I think Stephen King nailed it in his New York Times review when he called the book “exhaustive and exhausting.” It really wore me out. It really, at times, depressed the hell out of me. Often I wanted to take a break and stop reading, but I always kept going.
What kept me going was Carver’s sheer determination to carve (sorry) a literary life for himself. (It also helped knowing that eventually he got sober after years of drinking and out-of-control alcoholism. He took his last drink at the Jambalaya bar in Arcata in 1977.)
For so many years he struggled — trying to write, submitting stories to small magazines, working crap jobs, raising a family, declaring bankruptcy (twice), bouncing around from one teaching job to another, gaining, at long last, the literary reputation and career he dreamed about.
But what struck me the most was how his family struggled, too. His wife, Maryann, supported him for long stretches. Carver’s writing was the focus of the family. And his kids also struggled. Yes, alcohol was involved (Maryann also drank), but it was painful to read about the sacrifices made, all in the name of “art.”
Carver’s essay “Fires” discusses how his children have been his greatest influence. But not in a positive way. He talks of his children as a “baleful” influence. He talks about the “ravenous and ferocious years of parenting.” He talks about the burden of family life and caring for his children: “And I would always have them, and always find myself in this position of unrelieved responsibility and permanent distraction.”
There’s a heartbreaking scene in the bio when Carver’s son, Vance, is talking to Tobias Wolff. Vance says: “My father is really good, isn’t he?” And Wolff says: “Your dad is one of the greatest short story writers of all time.”
Yet Carver’s family, including Vance, was repeatedly hurt by his stories and poems.
And this, ultimately, is what got to me: the sacrifice between life and art. The sharing of vibrant, wonderful, necessary stories vs. the pain bestowed by those stories, both in their creation and their journey into the world.

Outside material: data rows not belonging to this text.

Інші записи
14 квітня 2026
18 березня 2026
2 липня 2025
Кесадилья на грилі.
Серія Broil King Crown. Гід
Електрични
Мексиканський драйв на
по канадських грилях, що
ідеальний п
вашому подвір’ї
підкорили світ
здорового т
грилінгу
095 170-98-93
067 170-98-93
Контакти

There’s much more to the book of course — the whole Lish/Carver thing is fascinating — but that’s what I’m processing now. It’s relevant because I’m also raising a family. And I worry that my writing impacts my family negatively. I worry about a lot of things these days. Potential New Year’s resolution: not to worry so damn much.
Anyway.
At some point I want to read Maryann Carver’s memoir, What It Used to Be Like. But for now, I’m Carver’d out.